At 7 pm on a Wednesday, three tables are occupied by the patrons all in their early 20s. Several are dressed in traditional wear. It’s a marriage of cultures that is visible in the menu and the decor.

“Among the most popular selfie spots is the smoking area on the terrace,” says Srijesh Kollum, 23, who is on the wait staff. “It’s a tiny space that is also quite windy, but people squeeze in to smoke and get hairflowing selfies with a cigarette.”

Commerce student Ujan Kalwa, 22 is a regular. “I am glad that Ranchi has moved beyond cafés,” he says. “Here we can finally get a couple of drinks, good Bollywood music and fancy food.” The venue is popular for corporate lunches and birthday parties, events that would otherwise be held in banquet halls and mall food courts.

The owners are also hiring local staff. Some simply return to the hometown editions of the city restaurants they’d worked at. Others find opportunities closer home.

Hoppipola has helped the local DJ Aakash, 25, get a permanent job.
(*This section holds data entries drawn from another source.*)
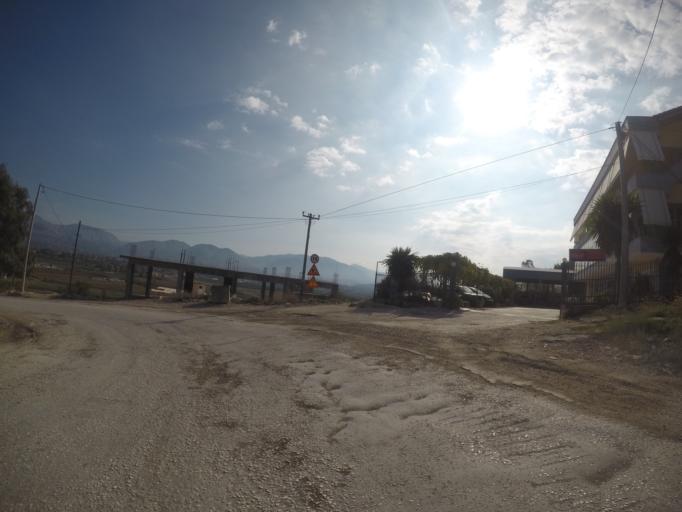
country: AL
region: Vlore
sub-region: Rrethi i Sarandes
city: Sarande
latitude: 39.8754
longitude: 20.0318
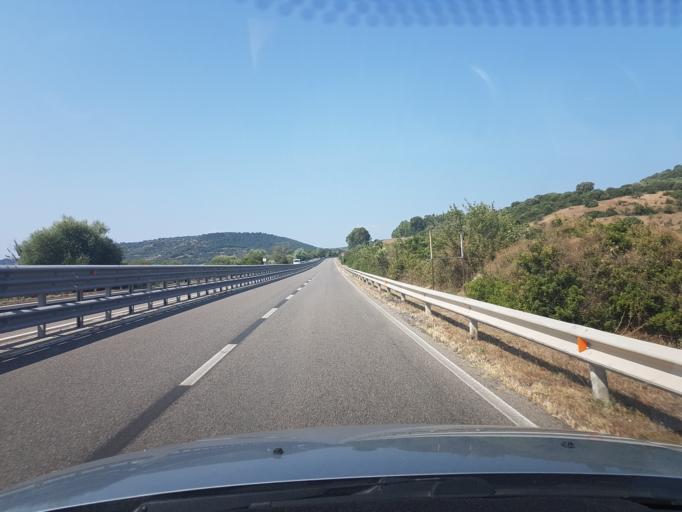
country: IT
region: Sardinia
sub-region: Provincia di Oristano
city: Sedilo
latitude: 40.1514
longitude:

While most DJs in small towns live in fear of offending a local patron by not playing his favourite filmi number, Aakash says he gets to spin hip-hop to help it get better acceptance in Ranchi. “I mix hip-hop with Bollywood, because my customers love Bollywood songs.”


Restaurateur Riyaaz Amlani took the franchising route to launch Mocha Café and Bar in small cities like Guwahati. ‘We vet each franchise owner and dismiss those who are only interested in bragging rights,’ he says.
(Dhruba Dutta / HT Photo)

The need for resourceful, local partners is driving restaurateurs to opt for franchise models in Tier-2 cities. “We vet each franchise owner,” says Amlani, who has adapted the model for the expansion of Mocha Café. “We dismiss those who are only interested in bragging rights. They need to view it as a serious business.”

Other challenges include sourcing skilled manpower, specialised kitchen equipment and ingredients like porcini mushroom or bhut jolokia, which may not be available in a small city. So expenses can rise by 10%, say restaurateurs.

Smaller cities are also picked based on their ease-of-business in terms of licensing. And Gujarat, being a dry state, remains off the radar for most restaurants that are driven by alcohol sales.

The main risk is ensuring a common standard in cities big and small, says Rahul Singh, president, National Restaurant Association of India (NRAI) and founder-CEO of The Beer Café, which is present in 11 cities, including Mohali, Ludhiana and Amritsar. “A customer expects the same experience. He visits your restaurant because he has seen you in a bigger city or at least heard about you,” he says. “In a big city, patrons can flit from one restaurant to another. In a smaller town, loyalty matters. A restaurant’s occupancy rate is lower than in a metro. So, if you don’t offer great food and vibe, you will lose your customer and it will affect business.”